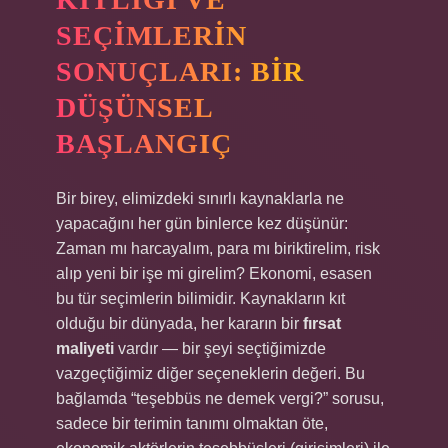
SEÇIMLERIN
SONUÇLARI: BIR
DÜŞÜNSEL
BAŞLANGIÇ
Bir birey, elimizdeki sınırlı kaynaklarla ne
yapacağını her gün binlerce kez düşünür:
Zaman mı harcayalım, para mı biriktirelim, risk
alıp yeni bir işe mi girelim? Ekonomi, esasen
bu tür seçimlerin bilimidir. Kaynakların kıt
olduğu bir dünyada, her kararın bir
fırsat
maliyeti
vardır — bir şeyi seçtiğimizde
vazgeçtiğimiz diğer seçeneklerin değeri. Bu
bağlamda “teşebbüs ne demek vergi?” sorusu,
sadece bir terimin tanımı olmaktan öte,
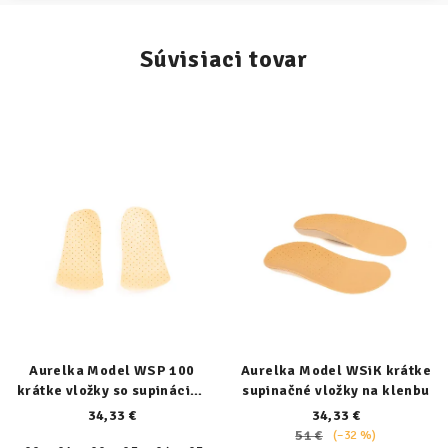
Súvisiaci tovar
Aurelka Model WSP 100
Aurelka Model WSiK krátke
krátke vložky so supináciou
supinačné vložky na klenbu
päty
34,33 €
34,33 €
51 €
(–32 %)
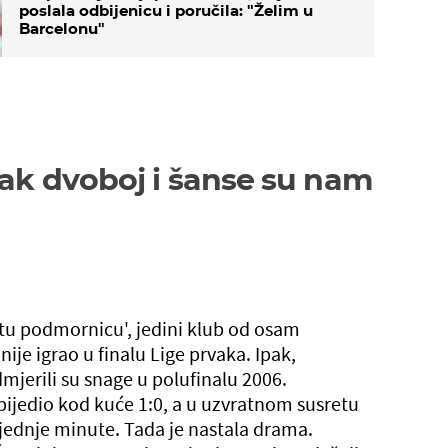
poslala odbijenicu i poručila: "Želim u
Barcelonu"
ežak dvoboj i šanse su nam
žutu podmornicu', jedini klub od osam
 nije igrao u finalu Lige prvaka. Ipak,
mjerili su snage u polufinalu 2006.
bijedio kod kuće 1:0, a u uzvratnom susretu
sljednje minute. Tada je nastala drama.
--
> [TASK PROMPT] Write out, without alteration, the line that contains "ežak dvoboj i šanse su nam" and all subsequent lines down to the end of the data above.

> [RESPONSE TO THE TASK]
ežak dvoboj i šanse su nam
žutu podmornicu', jedini klub od osam
 nije igrao u finalu Lige prvaka. Ipak,
mjerili su snage u polufinalu 2006.
bijedio kod kuće 1:0, a u uzvratnom susretu
sljednje minute. Tada je nastala drama.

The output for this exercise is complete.